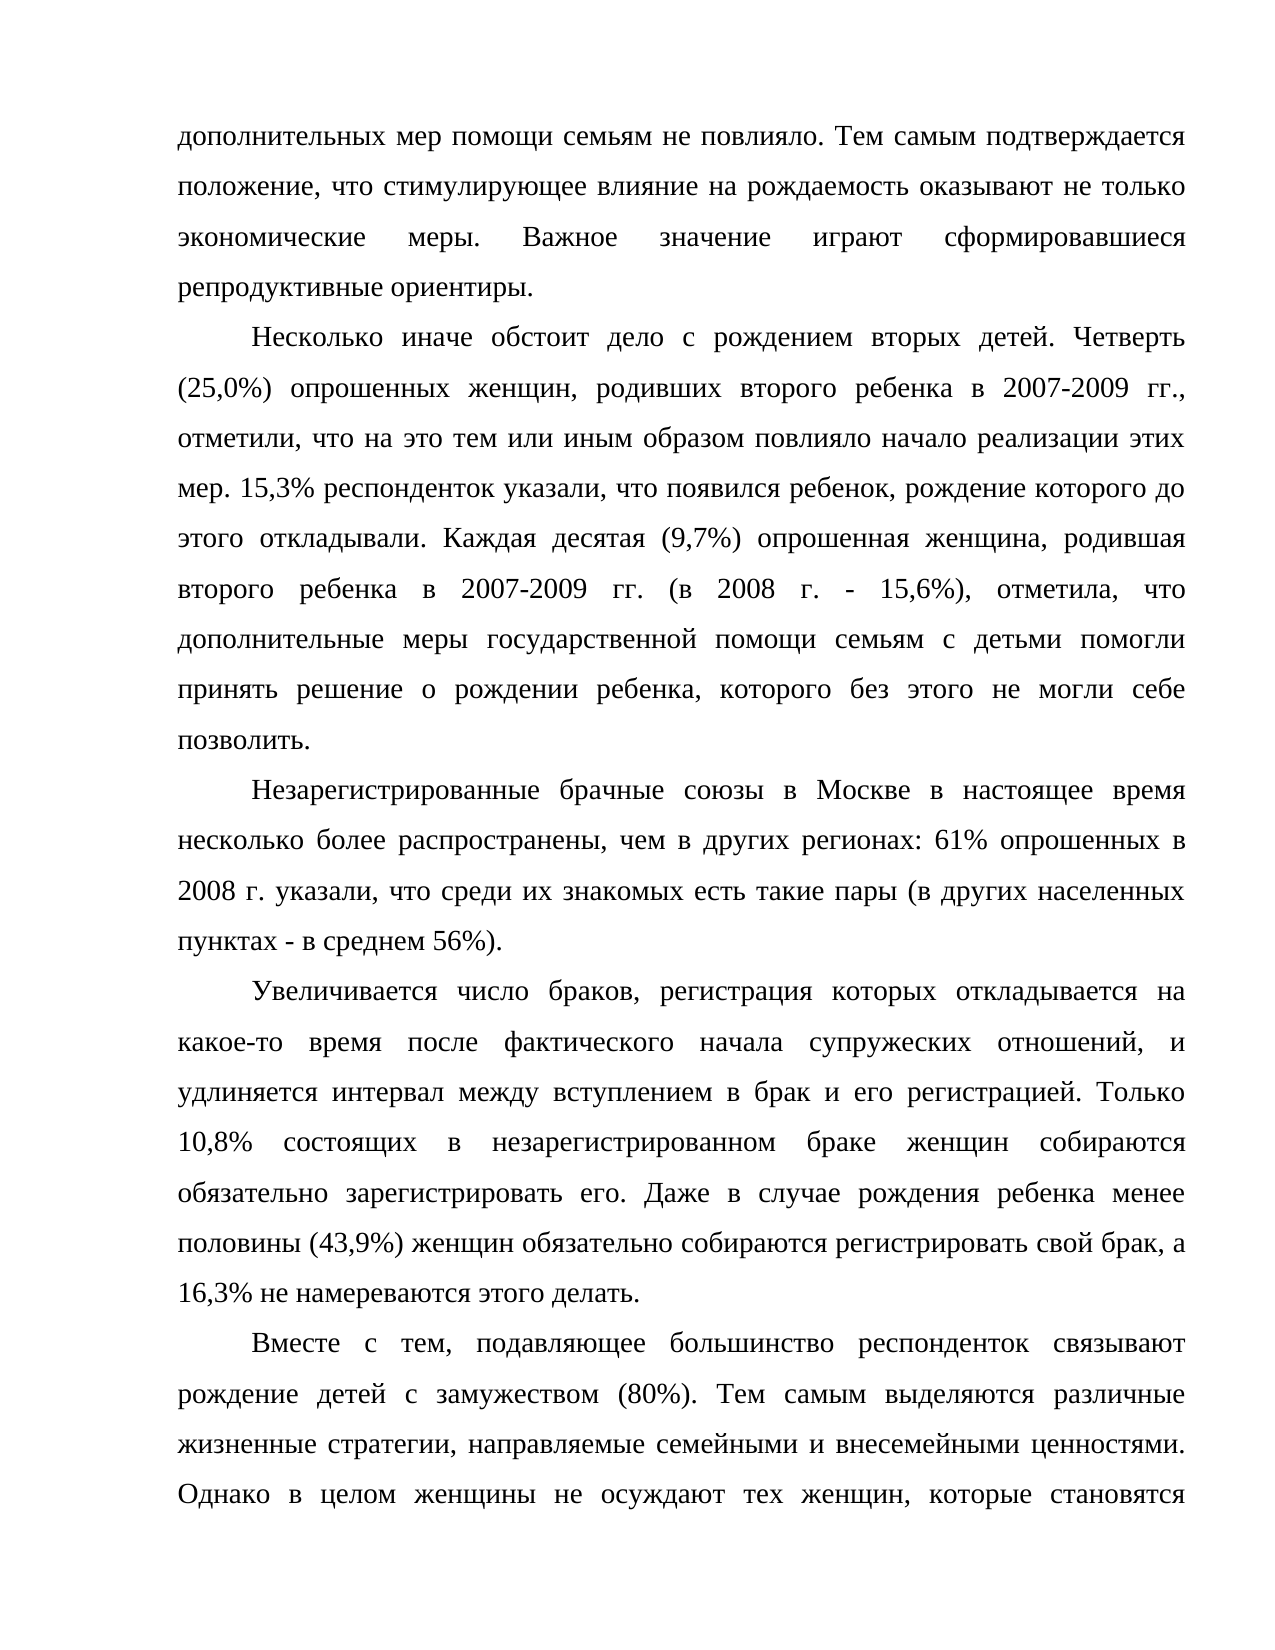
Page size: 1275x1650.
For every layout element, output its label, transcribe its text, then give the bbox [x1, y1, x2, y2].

text Незарегистрированные брачные союзы в Москве в настоящее время несколько более распространены, чем в других регионах: 61% опрошенных в 2008 г. указали, что среди их знакомых есть такие пары (в других населенных пунктах - в среднем 56%). [177, 772, 1186, 957]
text Увеличивается число браков, регистрация которых откладывается на какое-то время после фактического начала супружеских отношений, и удлиняется интервал между вступлением в брак и его регистрацией. Только 10,8% состоящих в незарегистрированном браке женщин собираются обязательно зарегистрировать его. Даже в случае рождения ребенка менее половины (43,9%) женщин обязательно собираются регистрировать свой брак, а 16,3% не намереваются этого делать. [177, 973, 1186, 1309]
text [177, 1326, 1186, 1510]
text Несколько иначе обстоит дело с рождением вторых детей. Четверть (25,0%) опрошенных женщин, родивших второго ребенка в 2007-2009 гг., отметили, что на это тем или иным образом повлияло начало реализации этих мер. 15,3% респонденток указали, что появился ребенок, рождение которого до этого откладывали. Каждая десятая (9,7%) опрошенная женщина, родившая второго ребенка в 2007-2009 гг. (в 2008 г. - 15,6%), отметила, что дополнительные меры государственной помощи семьям с детьми помогли принять решение о рождении ребенка, которого без этого не могли себе позволить. [177, 319, 1186, 755]
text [177, 118, 1186, 303]
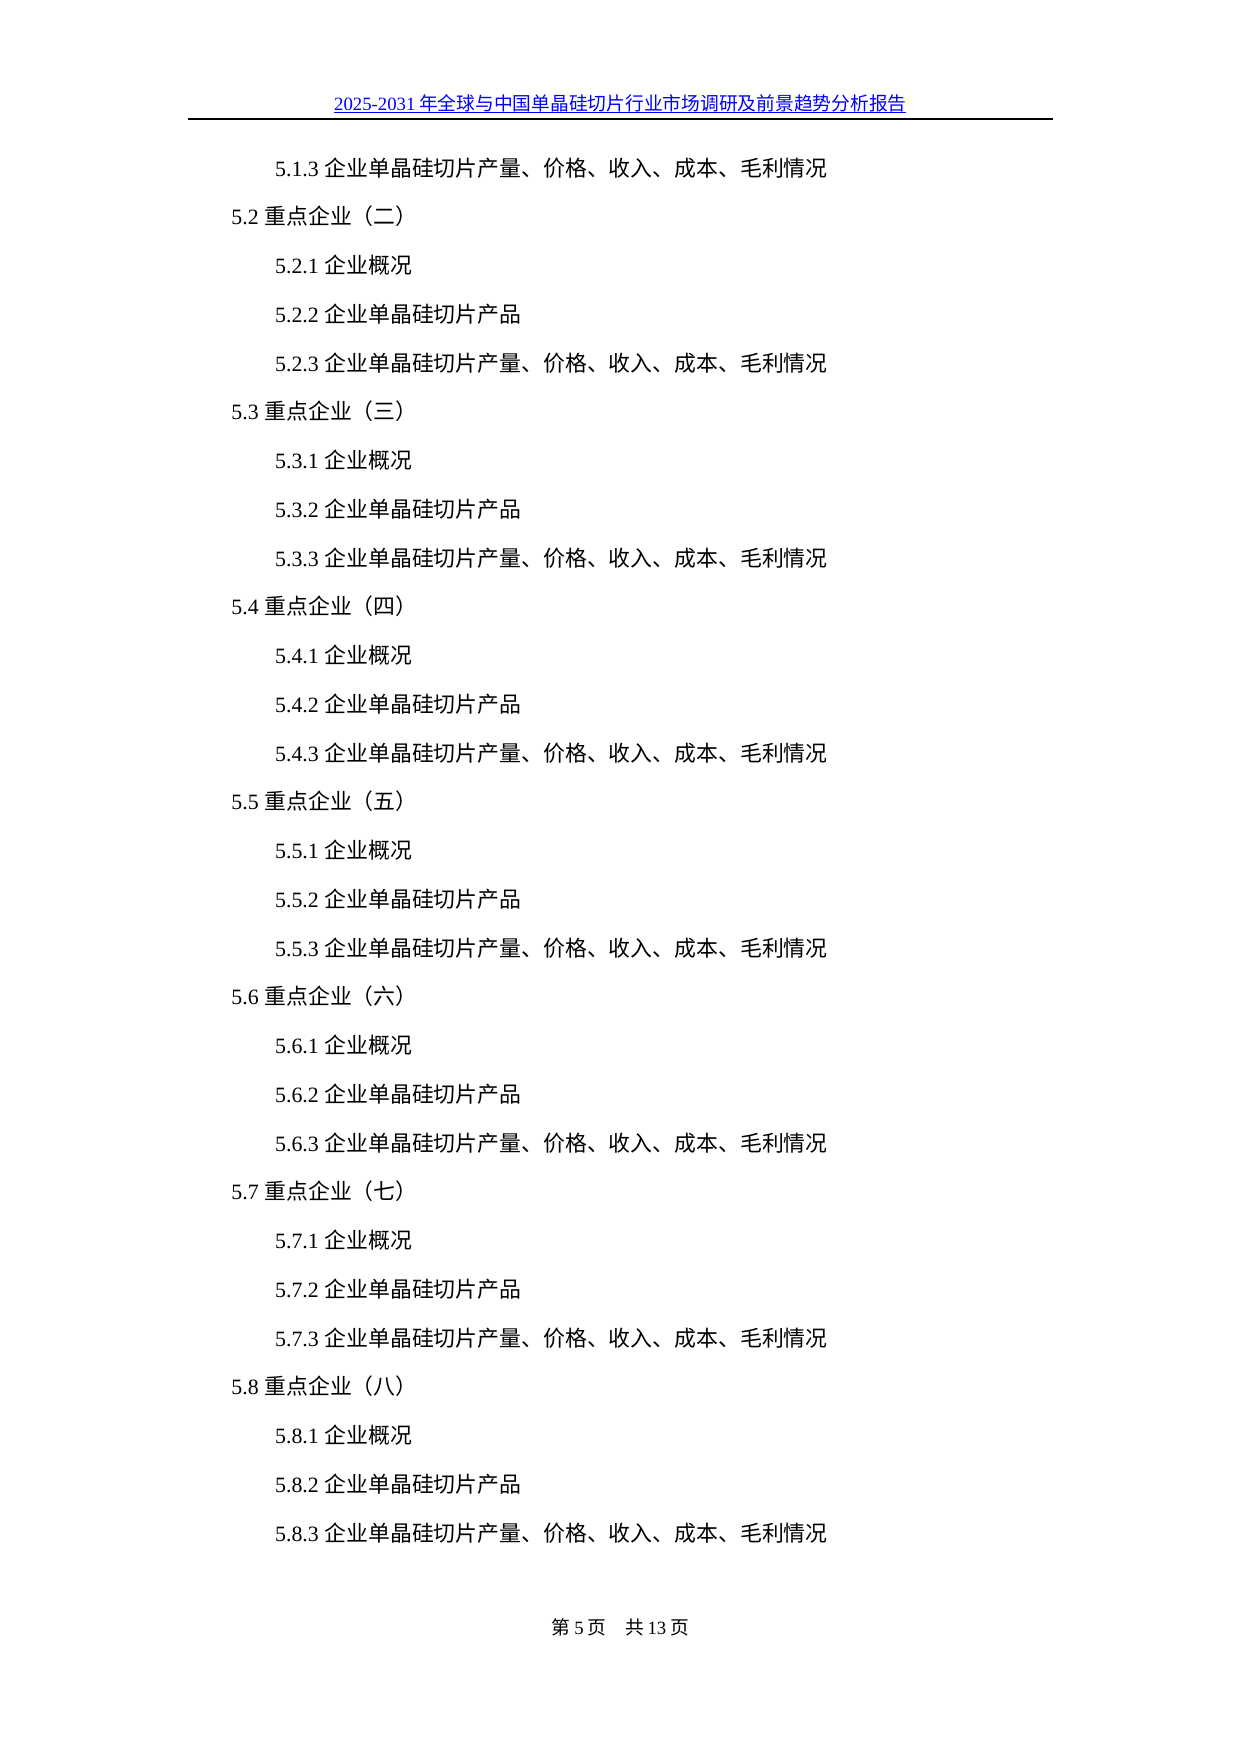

# What to work on
Exclude the images and reproduce the remaining data exactly.

# Task response
Page size: 1275x1650.
For every layout element, output its label, transcribe its text, then give the bbox [x1, y1, x2, y2].

text Незарегистрированные брачные союзы в Москве в настоящее время несколько более распространены, чем в других регионах: 61% опрошенных в 2008 г. указали, что среди их знакомых есть такие пары (в других населенных пунктах - в среднем 56%). [177, 772, 1186, 957]
text Увеличивается число браков, регистрация которых откладывается на какое-то время после фактического начала супружеских отношений, и удлиняется интервал между вступлением в брак и его регистрацией. Только 10,8% состоящих в незарегистрированном браке женщин собираются обязательно зарегистрировать его. Даже в случае рождения ребенка менее половины (43,9%) женщин обязательно собираются регистрировать свой брак, а 16,3% не намереваются этого делать. [177, 973, 1186, 1309]
text [177, 1326, 1186, 1510]
text Несколько иначе обстоит дело с рождением вторых детей. Четверть (25,0%) опрошенных женщин, родивших второго ребенка в 2007-2009 гг., отметили, что на это тем или иным образом повлияло начало реализации этих мер. 15,3% респонденток указали, что появился ребенок, рождение которого до этого откладывали. Каждая десятая (9,7%) опрошенная женщина, родившая второго ребенка в 2007-2009 гг. (в 2008 г. - 15,6%), отметила, что дополнительные меры государственной помощи семьям с детьми помогли принять решение о рождении ребенка, которого без этого не могли себе позволить. [177, 319, 1186, 755]
text [177, 118, 1186, 303]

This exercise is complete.